Hay una novelita irlandesa del siglo XVIII cortisísima y muy divertida llamada Tristam Shandy, o Vida y opiniones del caballero Tristam Shandy, si es que sois de los que bebéis vino blanco en los cumpleaños, donde un chavalito con una familia algo compleja pero cómica (el humor irlandés es espectacular) relata su vida no solo desde el día de su nacimiento, sino desde el de uno de sus antepasados.
El pibe parece no ser precisamente optimista, pues no cuenta más que macarradas y líos bastante gordos, como su complejito de inferioridad latente y hasta la historia de unos antepasados que parecen no ser realmente los suyos (se ve entre líneas que hay un cura juguetón metido por ahí, pero el autor, Laurence Sterne, deja la interpretación en manos del lector, que para eso la vida valía menos que una tacita del Ikea en aquella época).
El caso es que nuestro protagonista, el señor Shandy, es un liante de los buenos y un cínico histórico; durante toda la novela, que se centra poco en el narrador y más en un montón de anécdotas y personajes secundarios que el escritor se va sacando magistralmente de la chistera, luce en el negro sobre blanco la visión pesimista de una existencia donde nada parece tener mucho sentido. ¿Para qué voy a pelear por algo, aunque sea moralmente incuestionable, si sé de sobra que no voy a conseguir nada? Es como pretender sacarte una astilla enorme del corazón cuando ya sientes la sangre humedeciéndote las paredes del intestino.
Estos días, después de escuchar algunas de las intervenciones de Isabel Rodríguez, la ignominiosa ministra de Vivienda, me he acordado mucho del libro y de su tono irónico y pesimista; ese tono tan característico y tan doloroso que nos atraviesa a los chavales que nos vemos tirados sin casa ni futuro, con una mano delante y otra detrás porque ni siquiera hay pasta para unos pantalones con bolsillos: aun así, bromeamos incluso de esto, aunque sea enseñando todo el rato nuestros dientecitos negros.
Cada día tengo más claro que el problema de la vivienda es irresoluble: quizá no por una cuestión técnica, sino por una cuestión humana. Y sí, me estoy refiriendo a la peor de las cuestiones humanas: la voluntad. No hay ni un solo atisbo de voluntad de arreglar esto; no se quiere que el precio de la vivienda baje porque claro, si eso pasa, los ahora propietarios perderán pasta y eso no se puede permitir: prefieren deglutar la sociedad con sus pueriles bolos existenciales antes que salvar la vida de una generación que vive con la puta ansiedad de estar a una mala jornada laboral y diez minutos de empanamiento de perder la habitación en el piso eternamente compartido (y esos mismos que dicen querer arreglarlo son los peores: recuerda, lector, aquella noticia publicada en este diario donde se detallaban las propiedades inmobiliarias de Sus Señorías).

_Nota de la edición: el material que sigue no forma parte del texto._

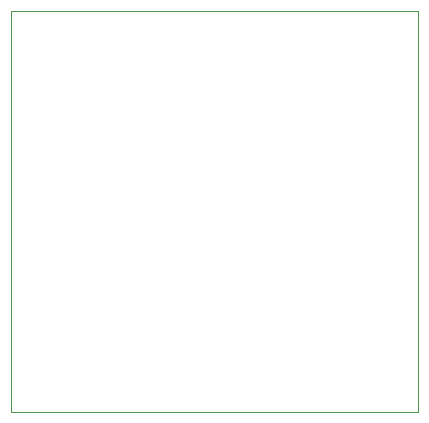
<source format=gm1>
G04 #@! TF.GenerationSoftware,KiCad,Pcbnew,(7.0.0-0)*
G04 #@! TF.CreationDate,2023-06-07T10:38:09+02:00*
G04 #@! TF.ProjectId,hru300 adapter pcn,68727533-3030-4206-9164-617074657220,rev?*
G04 #@! TF.SameCoordinates,Original*
G04 #@! TF.FileFunction,Profile,NP*
%FSLAX46Y46*%
G04 Gerber Fmt 4.6, Leading zero omitted, Abs format (unit mm)*
G04 Created by KiCad (PCBNEW (7.0.0-0)) date 2023-06-07 10:38:09*
%MOMM*%
%LPD*%
G01*
G04 APERTURE LIST*
G04 #@! TA.AperFunction,Profile*
%ADD10C,0.100000*%
G04 #@! TD*
G04 APERTURE END LIST*
D10*
X162000000Y-70840600D02*
X162000000Y-104840600D01*
X127500000Y-104840600D02*
X162000000Y-104840600D01*
X127500000Y-70840600D02*
X127500000Y-104840600D01*
X127500000Y-70840600D02*
X162000000Y-70840600D01*
M02*

</source>
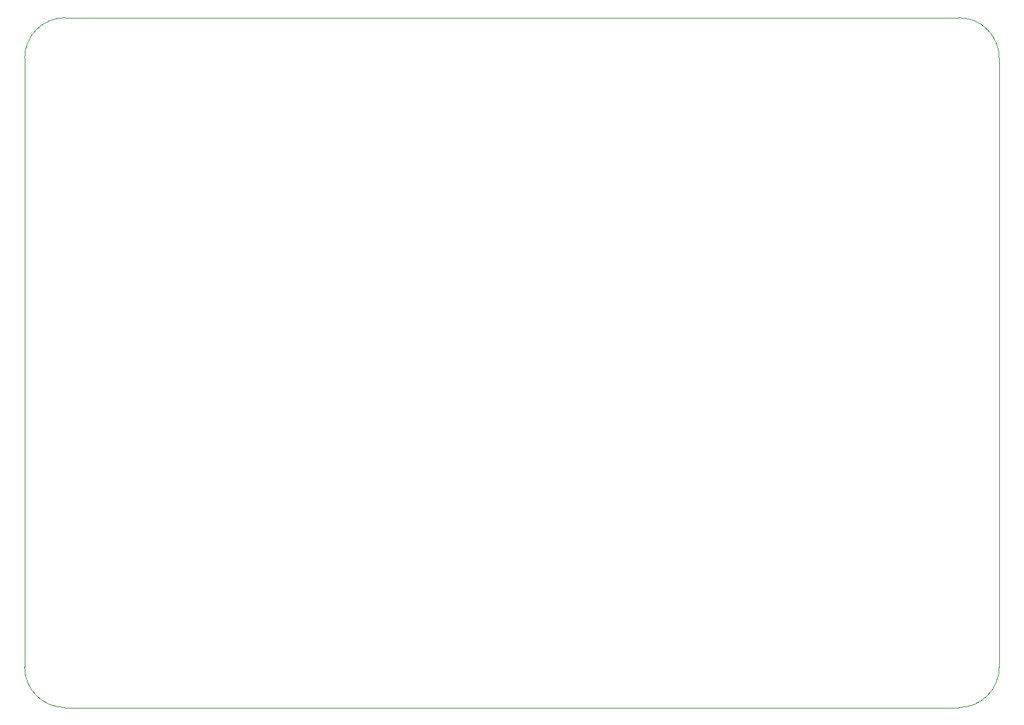
<source format=gbr>
%TF.GenerationSoftware,KiCad,Pcbnew,9.0.4*%
%TF.CreationDate,2025-10-10T21:12:29+02:00*%
%TF.ProjectId,fotoaparat,666f746f-6170-4617-9261-742e6b696361,rev?*%
%TF.SameCoordinates,Original*%
%TF.FileFunction,Profile,NP*%
%FSLAX46Y46*%
G04 Gerber Fmt 4.6, Leading zero omitted, Abs format (unit mm)*
G04 Created by KiCad (PCBNEW 9.0.4) date 2025-10-10 21:12:29*
%MOMM*%
%LPD*%
G01*
G04 APERTURE LIST*
%TA.AperFunction,Profile*%
%ADD10C,0.050000*%
%TD*%
G04 APERTURE END LIST*
D10*
X81350002Y-64406399D02*
G75*
G02*
X86350002Y-59406402I4999998J-1D01*
G01*
X196350002Y-59406399D02*
X86350002Y-59406399D01*
X86350002Y-144406399D02*
G75*
G02*
X81350001Y-139406399I-2J4999999D01*
G01*
X86350002Y-144406399D02*
X196350002Y-144406399D01*
X81350002Y-64406399D02*
X81350002Y-139406399D01*
X196350002Y-59406399D02*
G75*
G02*
X201350001Y-64406399I-2J-5000001D01*
G01*
X201350002Y-139406399D02*
G75*
G02*
X196350002Y-144406402I-5000002J-1D01*
G01*
X201350002Y-139406399D02*
X201350002Y-64406399D01*
M02*

</source>
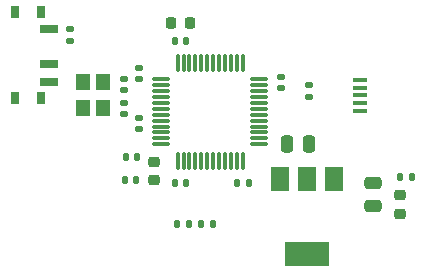
<source format=gbr>
%TF.GenerationSoftware,KiCad,Pcbnew,(6.0.7)*%
%TF.CreationDate,2022-08-14T12:50:59+03:00*%
%TF.ProjectId,STM32F103C8T6,53544d33-3246-4313-9033-433854362e6b,rev?*%
%TF.SameCoordinates,Original*%
%TF.FileFunction,Paste,Top*%
%TF.FilePolarity,Positive*%
%FSLAX46Y46*%
G04 Gerber Fmt 4.6, Leading zero omitted, Abs format (unit mm)*
G04 Created by KiCad (PCBNEW (6.0.7)) date 2022-08-14 12:50:59*
%MOMM*%
%LPD*%
G01*
G04 APERTURE LIST*
G04 Aperture macros list*
%AMRoundRect*
0 Rectangle with rounded corners*
0 $1 Rounding radius*
0 $2 $3 $4 $5 $6 $7 $8 $9 X,Y pos of 4 corners*
0 Add a 4 corners polygon primitive as box body*
4,1,4,$2,$3,$4,$5,$6,$7,$8,$9,$2,$3,0*
0 Add four circle primitives for the rounded corners*
1,1,$1+$1,$2,$3*
1,1,$1+$1,$4,$5*
1,1,$1+$1,$6,$7*
1,1,$1+$1,$8,$9*
0 Add four rect primitives between the rounded corners*
20,1,$1+$1,$2,$3,$4,$5,0*
20,1,$1+$1,$4,$5,$6,$7,0*
20,1,$1+$1,$6,$7,$8,$9,0*
20,1,$1+$1,$8,$9,$2,$3,0*%
G04 Aperture macros list end*
%ADD10RoundRect,0.135000X-0.185000X0.135000X-0.185000X-0.135000X0.185000X-0.135000X0.185000X0.135000X0*%
%ADD11RoundRect,0.135000X-0.135000X-0.185000X0.135000X-0.185000X0.135000X0.185000X-0.135000X0.185000X0*%
%ADD12RoundRect,0.140000X0.140000X0.170000X-0.140000X0.170000X-0.140000X-0.170000X0.140000X-0.170000X0*%
%ADD13RoundRect,0.218750X-0.256250X0.218750X-0.256250X-0.218750X0.256250X-0.218750X0.256250X0.218750X0*%
%ADD14RoundRect,0.225000X-0.225000X-0.250000X0.225000X-0.250000X0.225000X0.250000X-0.225000X0.250000X0*%
%ADD15RoundRect,0.140000X0.170000X-0.140000X0.170000X0.140000X-0.170000X0.140000X-0.170000X-0.140000X0*%
%ADD16R,0.800000X1.000000*%
%ADD17R,1.500000X0.700000*%
%ADD18RoundRect,0.135000X0.185000X-0.135000X0.185000X0.135000X-0.185000X0.135000X-0.185000X-0.135000X0*%
%ADD19RoundRect,0.250000X-0.250000X-0.475000X0.250000X-0.475000X0.250000X0.475000X-0.250000X0.475000X0*%
%ADD20RoundRect,0.140000X-0.170000X0.140000X-0.170000X-0.140000X0.170000X-0.140000X0.170000X0.140000X0*%
%ADD21R,1.200000X1.400000*%
%ADD22RoundRect,0.075000X-0.662500X-0.075000X0.662500X-0.075000X0.662500X0.075000X-0.662500X0.075000X0*%
%ADD23RoundRect,0.075000X-0.075000X-0.662500X0.075000X-0.662500X0.075000X0.662500X-0.075000X0.662500X0*%
%ADD24RoundRect,0.140000X-0.140000X-0.170000X0.140000X-0.170000X0.140000X0.170000X-0.140000X0.170000X0*%
%ADD25R,1.300000X0.450000*%
%ADD26RoundRect,0.218750X0.256250X-0.218750X0.256250X0.218750X-0.256250X0.218750X-0.256250X-0.218750X0*%
%ADD27R,1.500000X2.000000*%
%ADD28R,3.800000X2.000000*%
%ADD29RoundRect,0.250000X0.475000X-0.250000X0.475000X0.250000X-0.475000X0.250000X-0.475000X-0.250000X0*%
%ADD30RoundRect,0.135000X0.135000X0.185000X-0.135000X0.185000X-0.135000X-0.185000X0.135000X-0.185000X0*%
G04 APERTURE END LIST*
D10*
%TO.C,R5*%
X106875000Y-69240000D03*
X106875000Y-70260000D03*
%TD*%
D11*
%TO.C,R1*%
X114580000Y-77010000D03*
X115600000Y-77010000D03*
%TD*%
D12*
%TO.C,C7*%
X101760000Y-77500000D03*
X100800000Y-77500000D03*
%TD*%
%TO.C,C12*%
X92300000Y-75350000D03*
X91340000Y-75350000D03*
%TD*%
D13*
%TO.C,D1*%
X114610000Y-78542500D03*
X114610000Y-80117500D03*
%TD*%
D14*
%TO.C,C3*%
X95225000Y-64000000D03*
X96775000Y-64000000D03*
%TD*%
D15*
%TO.C,C4*%
X92500000Y-68750000D03*
X92500000Y-67790000D03*
%TD*%
%TO.C,C11*%
X92500000Y-72960000D03*
X92500000Y-72000000D03*
%TD*%
D16*
%TO.C,SW1*%
X84180000Y-63050000D03*
X81970000Y-70350000D03*
X84180000Y-70350000D03*
X81970000Y-63050000D03*
D17*
X84830000Y-64450000D03*
X84830000Y-67450000D03*
X84830000Y-68950000D03*
%TD*%
D18*
%TO.C,R4*%
X86614000Y-65536000D03*
X86614000Y-64516000D03*
%TD*%
D19*
%TO.C,C1*%
X104980000Y-74190000D03*
X106880000Y-74190000D03*
%TD*%
D20*
%TO.C,C8*%
X104500000Y-68540000D03*
X104500000Y-69500000D03*
%TD*%
D21*
%TO.C,Y1*%
X87750000Y-69000000D03*
X87750000Y-71200000D03*
X89450000Y-71200000D03*
X89450000Y-69000000D03*
%TD*%
D22*
%TO.C,U2*%
X94337500Y-68750000D03*
X94337500Y-69250000D03*
X94337500Y-69750000D03*
X94337500Y-70250000D03*
X94337500Y-70750000D03*
X94337500Y-71250000D03*
X94337500Y-71750000D03*
X94337500Y-72250000D03*
X94337500Y-72750000D03*
X94337500Y-73250000D03*
X94337500Y-73750000D03*
X94337500Y-74250000D03*
D23*
X95750000Y-75662500D03*
X96250000Y-75662500D03*
X96750000Y-75662500D03*
X97250000Y-75662500D03*
X97750000Y-75662500D03*
X98250000Y-75662500D03*
X98750000Y-75662500D03*
X99250000Y-75662500D03*
X99750000Y-75662500D03*
X100250000Y-75662500D03*
X100750000Y-75662500D03*
X101250000Y-75662500D03*
D22*
X102662500Y-74250000D03*
X102662500Y-73750000D03*
X102662500Y-73250000D03*
X102662500Y-72750000D03*
X102662500Y-72250000D03*
X102662500Y-71750000D03*
X102662500Y-71250000D03*
X102662500Y-70750000D03*
X102662500Y-70250000D03*
X102662500Y-69750000D03*
X102662500Y-69250000D03*
X102662500Y-68750000D03*
D23*
X101250000Y-67337500D03*
X100750000Y-67337500D03*
X100250000Y-67337500D03*
X99750000Y-67337500D03*
X99250000Y-67337500D03*
X98750000Y-67337500D03*
X98250000Y-67337500D03*
X97750000Y-67337500D03*
X97250000Y-67337500D03*
X96750000Y-67337500D03*
X96250000Y-67337500D03*
X95750000Y-67337500D03*
%TD*%
D12*
%TO.C,C13*%
X92260000Y-77250000D03*
X91300000Y-77250000D03*
%TD*%
D24*
%TO.C,C6*%
X95520000Y-77500000D03*
X96480000Y-77500000D03*
%TD*%
D25*
%TO.C,J4*%
X111150000Y-71400000D03*
X111150000Y-70750000D03*
X111150000Y-70100000D03*
X111150000Y-69450000D03*
X111150000Y-68800000D03*
%TD*%
D15*
%TO.C,C5*%
X91200000Y-69660000D03*
X91200000Y-68700000D03*
%TD*%
D26*
%TO.C,FB1*%
X93750000Y-77287500D03*
X93750000Y-75712500D03*
%TD*%
D27*
%TO.C,U1*%
X108980000Y-77216000D03*
D28*
X106680000Y-83516000D03*
D27*
X106680000Y-77216000D03*
X104380000Y-77216000D03*
%TD*%
D24*
%TO.C,C10*%
X95520000Y-65500000D03*
X96480000Y-65500000D03*
%TD*%
D29*
%TO.C,C2*%
X112268000Y-79436000D03*
X112268000Y-77536000D03*
%TD*%
D15*
%TO.C,C9*%
X91200000Y-71680000D03*
X91200000Y-70720000D03*
%TD*%
D30*
%TO.C,R2*%
X96700000Y-81000000D03*
X95680000Y-81000000D03*
%TD*%
D11*
%TO.C,R3*%
X97690000Y-81000000D03*
X98710000Y-81000000D03*
%TD*%
M02*

</source>
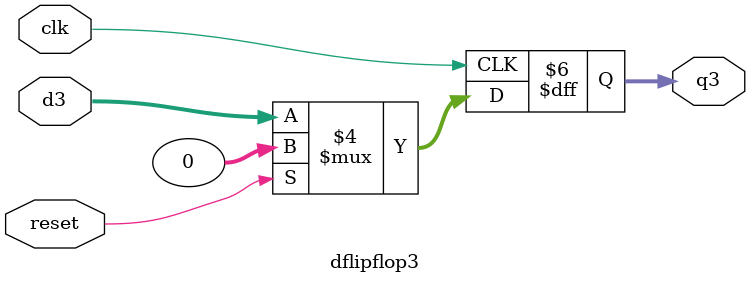
<source format=v>

module dflipflop3(d3,q3,clk,reset);
input [31:0]d3;
input clk,reset;
output reg [31:0]q3;
//reg q3;
always@(posedge clk)
begin
if(reset==1'b1)
	q3<=32'b0;
else
	q3<=d3;
end
endmodule 
</source>
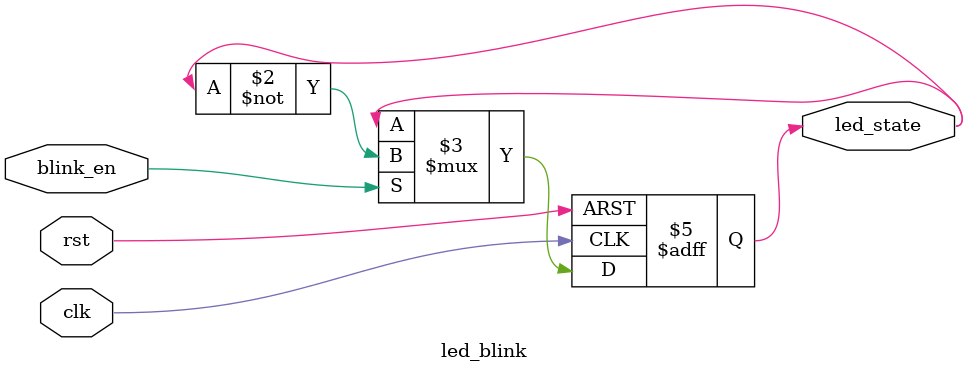
<source format=sv>
`timescale 1ns / 1ps


//Top component that defines the inputs and a single output
module led_blink (
    input logic clk,
    input logic rst,
    input logic blink_en,
    output logic led_state
    );
    //Similar to the timer, but flips the led state between on and off
    always_ff @(posedge(clk), posedge(rst)) begin
        if(rst)
            led_state <= 1'b0; 
        else if(blink_en)
            led_state <= ~led_state;
    end
    
endmodule

/*module led_blink(
    input logic clk,
    input logic rst,
    input logic [3:0] select_led,
    output logic [3:0] led_on
    );
    
    logic blink_en;
    logic [3:0] current_led;
    
    blink_timer #(.N(2)) define_speed(
        .clk(clk),
        .rst(rst),
        .en(blink_en)
        );
    
    always_ff @(posedge(clk), posedge(rst)) begin
        if(rst)
            current_led <= 4'b0000;
        else if(blink_en)
            current_led[0] <= ~select_led[0];
    end
    
    assign led_on = current_led;    
            
endmodule*/

</source>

La verdad, he llegado a un punto de cinismo y asqueo que dejaría a Tristam Shandy como un soñador inmaduro; no creo en nada, no tengo esperanzas de nada, no escucho a nadie. Solo me cabe la resignación fatal y el humor irlandés vastísimo ante una situación que ni yo ni ninguno de los afectados podemos revertir: solo podemos hacer mucho ruido, y quizá no siempre de buen rollo, hasta que os deis cuenta de que vosotros, los que acumuláis viviendas como si fueran frutas, nos estáis jodiendo la vida; jodiendo a unos niveles inimaginables, en serio, mientras el Estado y las autoridades miran para otro lado como los cómplices sin escrúpulos que son.
Dadle una vuelta, anda, antes de que sea demasiado tarde y nos volvamos tan, pero tan cínicos como aquellos irlandeses del siglo XVIII a los que la vida les importaba lo mismo que una tacita del Ikea.